Here are two things that I do with SSH personal keys (aka SSH identities) that I don't think are always done. Both of them are useful for increasing security.
First, I have a different SSH identity for each machine that I run SSH from. This means one key for my home machine, another key for my office workstation, a third key on my office laptop, and so on. I never reuse the same identity on different machines, even if it would be convenient and I consider the machines equivalently secure (and give the machines the same access permissions for my other accounts).
(The semi-exception to this is that my account on our login and compute servers has a SSH identity for itself. Because my home directory is NFS mounted on all of them, the identity is shared across all of them.)
Second and importantly I use the from="..." feature in
.ssh/authorized_key to restrict what sources a particular identity
will be accepted from. Each identity is restricted to the known, likely,
or plausible origin IP(s) for the machine that it's associated with. For
my main keys (on my home and office machines), this is a very small list
(both machines have static IPs). The laptop key is restricted to the
plausible wired and wireless connections that I use it with. Doing this
drastically limits the damage of key disclosure, to the point where I
could practically publish the secret key for one of my core identities
here on the blog without it doing you any good (and not because the
machines it works on are firewalled from the Internet, either).
(Since our systems accept password authentication over ssh, I have a fallback if I really need it.)
There are many keys that can have their sources limited this way, even if the limits are relatively broad.
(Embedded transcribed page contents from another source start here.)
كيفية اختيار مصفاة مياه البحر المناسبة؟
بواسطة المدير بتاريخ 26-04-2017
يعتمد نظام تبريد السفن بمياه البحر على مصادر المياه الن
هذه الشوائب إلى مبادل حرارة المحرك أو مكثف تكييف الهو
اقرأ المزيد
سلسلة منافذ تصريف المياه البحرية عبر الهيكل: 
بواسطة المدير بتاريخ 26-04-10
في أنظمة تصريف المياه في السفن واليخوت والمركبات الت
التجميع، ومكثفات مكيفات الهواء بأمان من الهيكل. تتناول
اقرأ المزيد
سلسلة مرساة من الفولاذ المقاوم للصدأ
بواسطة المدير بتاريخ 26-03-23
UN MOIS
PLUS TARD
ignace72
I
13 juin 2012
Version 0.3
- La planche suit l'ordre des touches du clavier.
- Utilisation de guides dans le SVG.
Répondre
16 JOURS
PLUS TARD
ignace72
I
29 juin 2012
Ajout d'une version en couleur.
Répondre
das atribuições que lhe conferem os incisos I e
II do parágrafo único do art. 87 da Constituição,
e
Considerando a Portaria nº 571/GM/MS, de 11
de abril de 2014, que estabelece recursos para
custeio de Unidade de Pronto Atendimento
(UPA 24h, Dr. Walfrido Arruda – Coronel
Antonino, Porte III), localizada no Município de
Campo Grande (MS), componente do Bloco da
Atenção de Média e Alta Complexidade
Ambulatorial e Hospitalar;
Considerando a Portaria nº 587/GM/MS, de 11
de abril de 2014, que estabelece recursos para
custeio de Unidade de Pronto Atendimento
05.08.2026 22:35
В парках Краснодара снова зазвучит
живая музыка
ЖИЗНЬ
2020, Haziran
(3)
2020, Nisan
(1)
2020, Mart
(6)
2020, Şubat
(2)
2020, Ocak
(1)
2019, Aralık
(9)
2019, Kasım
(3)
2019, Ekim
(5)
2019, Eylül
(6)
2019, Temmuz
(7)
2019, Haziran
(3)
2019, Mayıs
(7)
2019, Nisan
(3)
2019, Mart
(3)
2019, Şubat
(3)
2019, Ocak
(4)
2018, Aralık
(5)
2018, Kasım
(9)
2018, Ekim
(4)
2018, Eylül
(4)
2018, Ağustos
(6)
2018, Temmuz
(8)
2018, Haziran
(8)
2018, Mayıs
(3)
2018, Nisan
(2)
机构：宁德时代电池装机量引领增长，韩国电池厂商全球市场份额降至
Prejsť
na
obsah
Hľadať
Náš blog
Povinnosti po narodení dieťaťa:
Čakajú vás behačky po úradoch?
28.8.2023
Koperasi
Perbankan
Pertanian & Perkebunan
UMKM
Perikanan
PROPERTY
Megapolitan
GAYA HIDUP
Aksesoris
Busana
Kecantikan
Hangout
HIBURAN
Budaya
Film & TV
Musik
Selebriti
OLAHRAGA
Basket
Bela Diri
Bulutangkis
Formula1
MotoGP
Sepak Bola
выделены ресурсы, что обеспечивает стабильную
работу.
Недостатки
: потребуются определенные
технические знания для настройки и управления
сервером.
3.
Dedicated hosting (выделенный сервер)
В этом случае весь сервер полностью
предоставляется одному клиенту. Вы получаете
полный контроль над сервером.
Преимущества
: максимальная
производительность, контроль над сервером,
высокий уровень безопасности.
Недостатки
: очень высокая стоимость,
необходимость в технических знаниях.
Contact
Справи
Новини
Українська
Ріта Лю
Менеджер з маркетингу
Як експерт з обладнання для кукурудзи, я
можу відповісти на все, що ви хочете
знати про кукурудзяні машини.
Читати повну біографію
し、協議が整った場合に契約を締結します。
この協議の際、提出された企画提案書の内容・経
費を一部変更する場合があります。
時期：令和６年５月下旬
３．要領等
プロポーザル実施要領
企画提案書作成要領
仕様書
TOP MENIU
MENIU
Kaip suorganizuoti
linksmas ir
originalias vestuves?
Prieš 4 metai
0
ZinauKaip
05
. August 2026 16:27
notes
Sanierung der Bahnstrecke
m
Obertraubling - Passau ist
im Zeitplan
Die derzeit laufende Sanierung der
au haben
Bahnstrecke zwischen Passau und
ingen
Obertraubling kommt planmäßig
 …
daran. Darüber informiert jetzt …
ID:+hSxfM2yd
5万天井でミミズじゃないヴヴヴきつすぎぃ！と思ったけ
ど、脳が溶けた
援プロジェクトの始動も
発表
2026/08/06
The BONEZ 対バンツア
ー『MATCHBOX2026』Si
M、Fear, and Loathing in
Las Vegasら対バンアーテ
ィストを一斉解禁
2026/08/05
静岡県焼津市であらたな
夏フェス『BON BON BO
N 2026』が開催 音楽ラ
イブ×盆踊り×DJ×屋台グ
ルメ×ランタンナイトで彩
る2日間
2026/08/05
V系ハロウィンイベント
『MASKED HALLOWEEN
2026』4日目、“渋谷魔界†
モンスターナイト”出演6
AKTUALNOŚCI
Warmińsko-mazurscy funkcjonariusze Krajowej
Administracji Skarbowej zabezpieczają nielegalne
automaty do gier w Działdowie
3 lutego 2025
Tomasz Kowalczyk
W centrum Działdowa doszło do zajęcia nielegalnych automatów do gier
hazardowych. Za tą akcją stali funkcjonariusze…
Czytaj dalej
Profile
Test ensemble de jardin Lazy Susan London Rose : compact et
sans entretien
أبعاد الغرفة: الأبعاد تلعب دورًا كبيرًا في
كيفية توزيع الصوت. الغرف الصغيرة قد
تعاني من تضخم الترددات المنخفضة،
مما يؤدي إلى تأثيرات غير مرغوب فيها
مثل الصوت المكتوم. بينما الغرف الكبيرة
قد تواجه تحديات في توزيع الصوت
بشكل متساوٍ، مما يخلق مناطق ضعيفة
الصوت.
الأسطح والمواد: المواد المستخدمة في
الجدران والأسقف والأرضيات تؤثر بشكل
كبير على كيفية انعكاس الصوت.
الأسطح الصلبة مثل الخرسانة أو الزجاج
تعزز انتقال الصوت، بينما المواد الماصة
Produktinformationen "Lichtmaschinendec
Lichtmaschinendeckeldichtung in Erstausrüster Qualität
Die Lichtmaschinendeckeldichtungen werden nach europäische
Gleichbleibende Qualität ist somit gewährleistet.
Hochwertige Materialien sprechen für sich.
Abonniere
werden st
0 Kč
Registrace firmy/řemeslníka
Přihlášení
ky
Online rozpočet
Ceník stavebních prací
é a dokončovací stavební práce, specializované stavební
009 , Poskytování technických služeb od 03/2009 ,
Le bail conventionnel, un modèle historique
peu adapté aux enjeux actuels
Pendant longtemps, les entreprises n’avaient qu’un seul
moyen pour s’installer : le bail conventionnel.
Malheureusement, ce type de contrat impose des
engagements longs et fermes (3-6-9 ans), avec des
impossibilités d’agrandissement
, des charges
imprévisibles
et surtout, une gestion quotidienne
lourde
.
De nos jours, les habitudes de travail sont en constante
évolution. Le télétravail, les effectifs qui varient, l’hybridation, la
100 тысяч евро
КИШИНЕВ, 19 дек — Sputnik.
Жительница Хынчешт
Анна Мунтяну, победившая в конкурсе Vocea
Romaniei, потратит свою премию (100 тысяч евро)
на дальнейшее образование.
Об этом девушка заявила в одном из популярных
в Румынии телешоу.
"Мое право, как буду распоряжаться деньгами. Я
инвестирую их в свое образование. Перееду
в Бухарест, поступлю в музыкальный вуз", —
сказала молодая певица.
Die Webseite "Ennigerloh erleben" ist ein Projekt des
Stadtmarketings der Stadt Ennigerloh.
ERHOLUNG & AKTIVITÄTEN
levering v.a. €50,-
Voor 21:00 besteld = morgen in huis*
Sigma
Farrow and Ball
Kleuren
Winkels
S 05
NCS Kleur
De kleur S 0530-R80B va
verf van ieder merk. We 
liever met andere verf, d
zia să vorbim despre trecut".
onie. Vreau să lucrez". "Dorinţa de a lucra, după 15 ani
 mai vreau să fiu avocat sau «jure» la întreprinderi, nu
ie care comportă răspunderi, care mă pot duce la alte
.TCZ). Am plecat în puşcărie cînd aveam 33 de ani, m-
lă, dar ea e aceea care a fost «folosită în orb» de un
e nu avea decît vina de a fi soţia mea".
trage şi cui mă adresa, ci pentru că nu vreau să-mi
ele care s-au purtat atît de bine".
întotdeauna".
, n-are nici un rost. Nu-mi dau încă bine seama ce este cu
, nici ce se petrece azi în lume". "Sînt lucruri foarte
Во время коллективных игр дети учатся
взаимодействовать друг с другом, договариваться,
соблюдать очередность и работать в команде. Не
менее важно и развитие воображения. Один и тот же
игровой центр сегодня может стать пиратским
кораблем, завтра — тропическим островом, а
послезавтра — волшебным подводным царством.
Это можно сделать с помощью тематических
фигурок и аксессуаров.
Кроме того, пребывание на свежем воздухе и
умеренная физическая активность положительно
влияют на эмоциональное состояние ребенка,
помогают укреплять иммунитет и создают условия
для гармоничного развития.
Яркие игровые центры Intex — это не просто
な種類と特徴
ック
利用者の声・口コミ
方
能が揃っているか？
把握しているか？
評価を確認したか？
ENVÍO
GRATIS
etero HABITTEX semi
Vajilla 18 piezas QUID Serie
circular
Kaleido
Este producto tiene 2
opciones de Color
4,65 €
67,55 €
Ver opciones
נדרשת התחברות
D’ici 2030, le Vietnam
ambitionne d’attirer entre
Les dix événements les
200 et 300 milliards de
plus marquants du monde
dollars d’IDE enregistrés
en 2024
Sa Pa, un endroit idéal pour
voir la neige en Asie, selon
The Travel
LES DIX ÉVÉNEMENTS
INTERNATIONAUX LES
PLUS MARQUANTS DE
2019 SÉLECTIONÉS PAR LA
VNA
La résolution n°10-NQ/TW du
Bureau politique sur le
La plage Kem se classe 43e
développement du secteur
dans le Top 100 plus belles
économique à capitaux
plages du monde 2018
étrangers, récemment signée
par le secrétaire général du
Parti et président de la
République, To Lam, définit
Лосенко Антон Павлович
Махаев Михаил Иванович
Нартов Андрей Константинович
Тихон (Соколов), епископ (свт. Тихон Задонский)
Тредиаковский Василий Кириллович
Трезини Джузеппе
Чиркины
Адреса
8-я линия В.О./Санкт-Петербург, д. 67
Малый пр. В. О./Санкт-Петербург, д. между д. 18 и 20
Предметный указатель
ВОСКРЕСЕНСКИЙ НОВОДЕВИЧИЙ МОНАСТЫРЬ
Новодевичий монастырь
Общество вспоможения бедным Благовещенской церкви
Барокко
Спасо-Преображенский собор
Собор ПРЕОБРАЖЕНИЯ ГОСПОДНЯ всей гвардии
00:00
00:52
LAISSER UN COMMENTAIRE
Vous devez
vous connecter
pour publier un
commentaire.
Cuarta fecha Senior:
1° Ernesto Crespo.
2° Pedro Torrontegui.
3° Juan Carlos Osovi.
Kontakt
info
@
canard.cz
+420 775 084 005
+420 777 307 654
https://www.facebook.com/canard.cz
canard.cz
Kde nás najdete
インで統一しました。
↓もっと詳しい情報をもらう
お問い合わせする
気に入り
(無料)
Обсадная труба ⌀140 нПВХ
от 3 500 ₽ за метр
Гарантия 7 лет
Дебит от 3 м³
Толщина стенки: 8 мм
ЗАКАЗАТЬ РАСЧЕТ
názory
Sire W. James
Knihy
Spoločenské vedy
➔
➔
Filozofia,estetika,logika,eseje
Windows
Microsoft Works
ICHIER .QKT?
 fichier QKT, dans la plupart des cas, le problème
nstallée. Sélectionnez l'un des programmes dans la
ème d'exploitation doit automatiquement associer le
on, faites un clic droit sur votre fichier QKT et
In many cases there's simply no need to accept a key from everywhere, and not infrequently you can be very restrictive. Excellent candidates for this are all of the keys that you use to allow automated access for scripts, backups, and similar things.
(We have a number of identities that we use to allow access this way, some of them to fairly dangerous accounts and systems. All of them have strong origin restrictions. Occasionally this is inconvenient, such as when we have to remember to add a new system to the origin restriction, but in general it makes us happier.)